§ GOAL OF THE EXERCISE
Name each actor credited in the film recap, along with the character that actor plays.

§ SELECTED EXTRACT
The film opens with our protagonist Alan Foster (Georges Rivière ) walking down a studio street in what we’re told is London, England. He approaches an inn, where a gently swinging sign reads “Four Devils” (invoking Murnau?)

Foster enters, and beholds Edgar Allan Poe himself (Silvano Tranquilli) reciting “Berenice.”

It’s quite a suprise to see Poe here, both in “London” and in his “own story” (he wasn’t one for authorial cameos).

After Poe has finished, Foster introduces himself as a journalist, one who has been hounding Poe for an interview since he arrived in England. (and considering, historically. Poe never visited England, he must have been quite hard to find).

Foster immediately marks himself out as sceptic, someone who doesn’t believe in the supernatural. One of the most dangerous things to do in horror film, besides profess happiness.

Poe then remarkably claims that he is the same. He’s not a fiction writer at all, but a reporter like Foster, and every one of his stories are true. Poe is a mere observer of the real world, powerless against the horrors he witnesses. He can’t help it if the real world he keeps witnessing is incredible.

(Foster avoids asking “Then how the hell did you witness The Masque of Red Death??” because the film has the language of a nightmare, and because he is polite).

This is the first of many games with reality played throughout the film. In the film’s world:, fiction is true, reality is a dream, characters will lie throughout about their histories, their feelings, even their states of corporeal being.

A third man introduces himself: Lord Thomas Blackwood (played by the permanently pained looking Umberto Raho).

This being an inn, at night, in a horror film, Lord Blackwood quickly offers Foster a deadly wager: He challenges him stay in his castle that same night, until the morning of November 1st and win £100 for his troubles.

He explains it has to be this night, because during these hours “the dead come back again and re-enact the tragedies that cost them their lives.”

He also warns Foster that many others have tried to win the bet, but none have survived.

The “truth” of this film is everything explained here. Other characters will later question this, call Blackwood a liar, and they will all be proven to be deceivers.

Our sceptic (and cash-strapped) hero quickly accepts and, a brief carriage ride later, he is left at the castle until morning.

§ RECORD SET

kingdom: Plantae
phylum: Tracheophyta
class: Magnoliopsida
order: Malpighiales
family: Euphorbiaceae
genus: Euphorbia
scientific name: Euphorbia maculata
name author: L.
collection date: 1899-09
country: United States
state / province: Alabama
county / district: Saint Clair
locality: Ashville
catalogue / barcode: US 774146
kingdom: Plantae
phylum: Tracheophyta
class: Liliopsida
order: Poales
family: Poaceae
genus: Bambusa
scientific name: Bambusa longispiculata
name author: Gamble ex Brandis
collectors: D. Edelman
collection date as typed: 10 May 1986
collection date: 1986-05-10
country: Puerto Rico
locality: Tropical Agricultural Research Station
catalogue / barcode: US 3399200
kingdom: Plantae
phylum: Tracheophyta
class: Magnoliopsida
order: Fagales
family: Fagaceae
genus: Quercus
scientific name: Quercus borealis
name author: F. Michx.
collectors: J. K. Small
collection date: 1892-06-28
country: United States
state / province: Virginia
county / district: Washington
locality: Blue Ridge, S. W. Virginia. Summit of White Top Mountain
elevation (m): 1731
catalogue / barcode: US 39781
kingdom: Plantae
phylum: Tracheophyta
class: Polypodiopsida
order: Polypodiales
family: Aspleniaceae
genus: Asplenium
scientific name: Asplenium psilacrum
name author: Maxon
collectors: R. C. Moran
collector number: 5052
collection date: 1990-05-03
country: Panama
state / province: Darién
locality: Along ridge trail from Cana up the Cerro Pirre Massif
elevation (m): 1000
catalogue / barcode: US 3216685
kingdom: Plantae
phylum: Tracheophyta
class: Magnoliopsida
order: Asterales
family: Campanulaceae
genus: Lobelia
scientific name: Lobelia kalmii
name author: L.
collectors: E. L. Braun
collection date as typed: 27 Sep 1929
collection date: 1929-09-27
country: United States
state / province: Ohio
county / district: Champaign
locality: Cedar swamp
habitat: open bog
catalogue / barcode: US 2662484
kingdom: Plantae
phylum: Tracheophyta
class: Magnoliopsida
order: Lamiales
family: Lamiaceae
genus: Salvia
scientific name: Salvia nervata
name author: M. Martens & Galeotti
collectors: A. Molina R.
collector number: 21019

§ SOLUTION TO THIS TASK
Georges Rivière: Alan Foster
Silvano Tranquilli: Edgar Allan Poe
Umberto Raho: Lord Thomas Blackwood